_Given task 1_.
Duplicate everything in the European Green Deal text from "Miroslav Toman, the" down to "conditions into account.".
_Given task 2_.
Answer these questions from the European Green Deal text:
(a) During which years was Miroslav Toman the Czech Minister of Agriculture?
(b) By what year is the European Green Deal meant to make Europe carbon neutral?
(c) What is the primary goal in the agriculture and food industries?

**** Text segment

The European Green Deal: fundamental changes to combat climate change

Miroslav Toman, the Minister of Agriculture of the Czech Republic from 2018 to 2021, is a Czech agronomist, businessman, and diplomat. He has played an instrumental role in the negotiations around the European Green Deal, the plan to make the EU carbon neutral by 2050.

In this wide-ranging Q&A, he discusses the impact of the European Green Deal, the ambitious Europe-wide program to make Europe carbon neutral by 2050. A key challenge is making the set of instruments uniform yet broad enough that individual countries can choose the measures that will allow them to achieve the Green Deal’s objectives at lower costs while taking local conditions into account.

In the agriculture and food industries, the primary goal is not to reduce greenhouse emissions but to protect biodiversity and other environmental components (water, soil) by supporting organic farming and reducing the consumption of crop protection products and mineral nitrogen fertilizers.

********
**** Material supplied

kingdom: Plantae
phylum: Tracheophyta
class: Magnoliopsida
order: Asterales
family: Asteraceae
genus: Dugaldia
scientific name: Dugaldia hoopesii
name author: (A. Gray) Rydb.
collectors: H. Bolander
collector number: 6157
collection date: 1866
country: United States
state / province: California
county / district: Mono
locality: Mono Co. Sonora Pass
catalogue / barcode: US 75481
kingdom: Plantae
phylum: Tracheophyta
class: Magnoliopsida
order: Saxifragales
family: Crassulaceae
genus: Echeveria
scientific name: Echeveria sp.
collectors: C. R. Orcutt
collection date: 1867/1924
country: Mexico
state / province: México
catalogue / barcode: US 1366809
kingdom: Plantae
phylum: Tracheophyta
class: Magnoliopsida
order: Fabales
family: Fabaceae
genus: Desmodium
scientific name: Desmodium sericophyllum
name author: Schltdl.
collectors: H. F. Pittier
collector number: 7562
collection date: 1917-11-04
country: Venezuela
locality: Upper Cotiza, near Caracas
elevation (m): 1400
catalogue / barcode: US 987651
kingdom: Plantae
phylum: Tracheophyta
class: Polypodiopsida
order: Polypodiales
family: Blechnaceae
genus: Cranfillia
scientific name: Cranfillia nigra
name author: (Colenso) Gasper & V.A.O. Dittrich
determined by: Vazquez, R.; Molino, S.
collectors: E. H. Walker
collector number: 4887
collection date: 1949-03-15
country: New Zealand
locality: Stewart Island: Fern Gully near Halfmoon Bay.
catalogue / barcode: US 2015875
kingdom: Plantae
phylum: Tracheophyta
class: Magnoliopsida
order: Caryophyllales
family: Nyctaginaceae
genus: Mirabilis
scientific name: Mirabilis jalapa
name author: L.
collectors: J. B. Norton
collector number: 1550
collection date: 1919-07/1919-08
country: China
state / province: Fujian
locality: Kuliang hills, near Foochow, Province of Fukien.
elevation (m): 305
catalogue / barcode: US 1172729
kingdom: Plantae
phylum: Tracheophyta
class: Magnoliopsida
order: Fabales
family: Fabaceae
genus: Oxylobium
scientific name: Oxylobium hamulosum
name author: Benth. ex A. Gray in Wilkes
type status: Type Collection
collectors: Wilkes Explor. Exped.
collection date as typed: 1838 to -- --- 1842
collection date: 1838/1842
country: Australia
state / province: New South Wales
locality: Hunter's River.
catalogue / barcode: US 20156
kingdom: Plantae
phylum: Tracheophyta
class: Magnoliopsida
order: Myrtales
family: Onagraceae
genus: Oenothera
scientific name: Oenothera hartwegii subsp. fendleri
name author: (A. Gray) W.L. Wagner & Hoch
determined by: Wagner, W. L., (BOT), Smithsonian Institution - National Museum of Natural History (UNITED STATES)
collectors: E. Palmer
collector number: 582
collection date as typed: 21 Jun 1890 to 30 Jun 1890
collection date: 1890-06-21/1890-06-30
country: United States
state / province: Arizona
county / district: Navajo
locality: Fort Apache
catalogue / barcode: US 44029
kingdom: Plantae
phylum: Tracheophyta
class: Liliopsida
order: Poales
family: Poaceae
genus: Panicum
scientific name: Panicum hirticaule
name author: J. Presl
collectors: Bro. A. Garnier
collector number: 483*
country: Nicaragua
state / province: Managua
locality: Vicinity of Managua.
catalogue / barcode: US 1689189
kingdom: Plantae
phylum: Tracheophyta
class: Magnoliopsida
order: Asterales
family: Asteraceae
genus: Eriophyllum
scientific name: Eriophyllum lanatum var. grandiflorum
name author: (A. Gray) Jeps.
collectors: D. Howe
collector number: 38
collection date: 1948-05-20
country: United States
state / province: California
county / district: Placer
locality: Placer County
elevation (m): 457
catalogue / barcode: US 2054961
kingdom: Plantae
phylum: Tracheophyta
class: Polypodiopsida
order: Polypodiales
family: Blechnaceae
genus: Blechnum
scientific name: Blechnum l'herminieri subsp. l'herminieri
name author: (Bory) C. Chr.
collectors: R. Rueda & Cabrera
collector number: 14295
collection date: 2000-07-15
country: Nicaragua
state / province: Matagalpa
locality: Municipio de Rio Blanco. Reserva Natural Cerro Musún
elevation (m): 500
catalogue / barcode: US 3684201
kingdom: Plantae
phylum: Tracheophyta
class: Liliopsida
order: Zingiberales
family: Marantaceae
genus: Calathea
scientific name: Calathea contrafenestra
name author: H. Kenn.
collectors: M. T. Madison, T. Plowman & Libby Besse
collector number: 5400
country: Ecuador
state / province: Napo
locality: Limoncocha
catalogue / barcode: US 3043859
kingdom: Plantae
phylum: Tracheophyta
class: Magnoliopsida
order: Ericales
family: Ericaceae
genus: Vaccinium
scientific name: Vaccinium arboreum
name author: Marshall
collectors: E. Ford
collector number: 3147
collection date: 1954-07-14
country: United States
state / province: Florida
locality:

********

_Worked solution 1_.
Miroslav Toman, the Minister of Agriculture of the Czech Republic from 2018 to 2021, is a Czech agronomist, businessman, and diplomat. He has played an instrumental role in the negotiations around the European Green Deal, the plan to make the EU carbon neutral by 2050.

In this wide-ranging Q&A, he discusses the impact of the European Green Deal, the ambitious Europe-wide program to make Europe carbon neutral by 2050. A key challenge is making the set of instruments uniform yet broad enough that individual countries can choose the measures that will allow them to achieve the Green Deal’s objectives at lower costs while taking local conditions into account.

_Worked solution 2_.
(a) From 2018 to 2021.
(b) 2050.
(c) To protect biodiversity and other environmental components (water, soil).